Thursday, September 8, 2011
The Revolution Will NOT Be Televised
When he ran in 2008 and had the most Facebook friends of any GOP presidential candidate, followers called it, "The Ron Paul Revoultion." Apparently, in 2012, as Gil Scott-Heron wrote and sung in protest in 1970, the 2012 version of the Ron Paul Revolution will not be televised....at least as much as other candidate competitors.
The FAIR (Fairness and Accuracy in Reporting) blog reports:
Washington Post ombud Patrick Pexton dedicated his column this weekend (8/29/11) to addressing complaints about the skimpy coverage of Republican presidential contender Ron Paul. It's hard to argue with the numbers he's gathered:
Still, the Post’s coverage of Paul looks thin compared with its stories on Bachmann. In the past six months, the Post has published online or in print 34 staff-written stories plus 12 wire service stories on Bachmann, who has served not even five years in the House, and that doesn't count the blog posts about her on the Fix or Glenn Kessler's Fact Checker pieces. The Post published 19 staff-written stories on former House speaker Newt Gingrich in that time, plus one wire story and many blog posts. On Paul, a congressman for more than 20 years, who was No. 2 in fundraising after Romney in the last report, the Post has published just three full stories, a couple more that had large sections on him along with other candidates, two wire stories and the Fix blog posts.

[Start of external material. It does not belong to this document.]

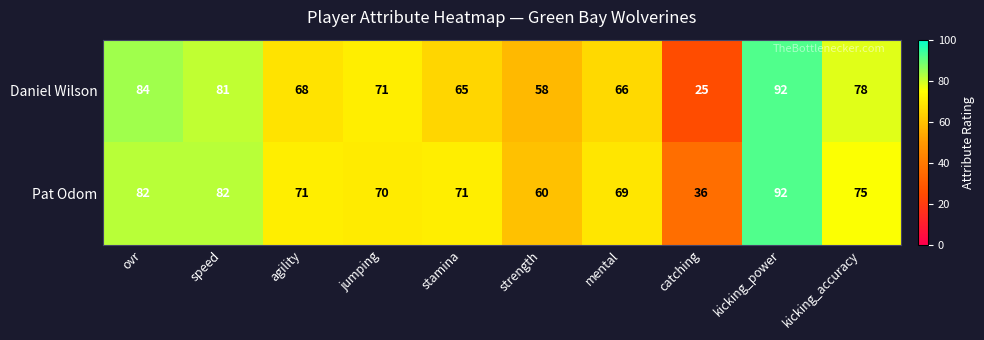

What is the total value across all series at kicking_accuracy?

153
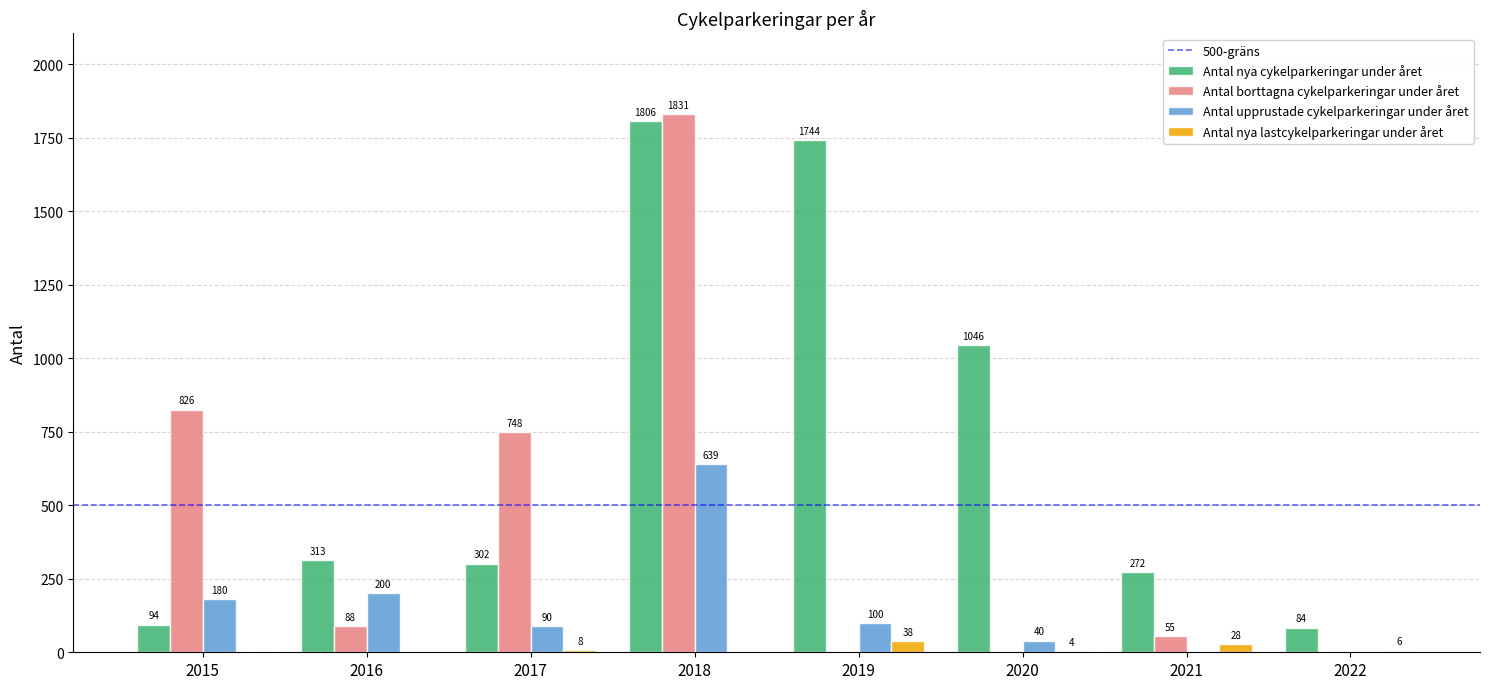

How many positive values does the Antal borttagna cykelparkeringar under året series have?

5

Bachmann has a 46-5 advantage over Paul--that's pretty stunning (and it doesn't even count Bachmann's appearances in the Fact Checker column, which is a place you're likely to read about her). A Post editor assures that more coverage of Paul is forthcoming, and that Gingrich got more coverage because his "campaign imploded when most of his senior staff walked out in June." You don't normally hear journalists talking about the need to thoroughly cover campaigns that are in complete disarray.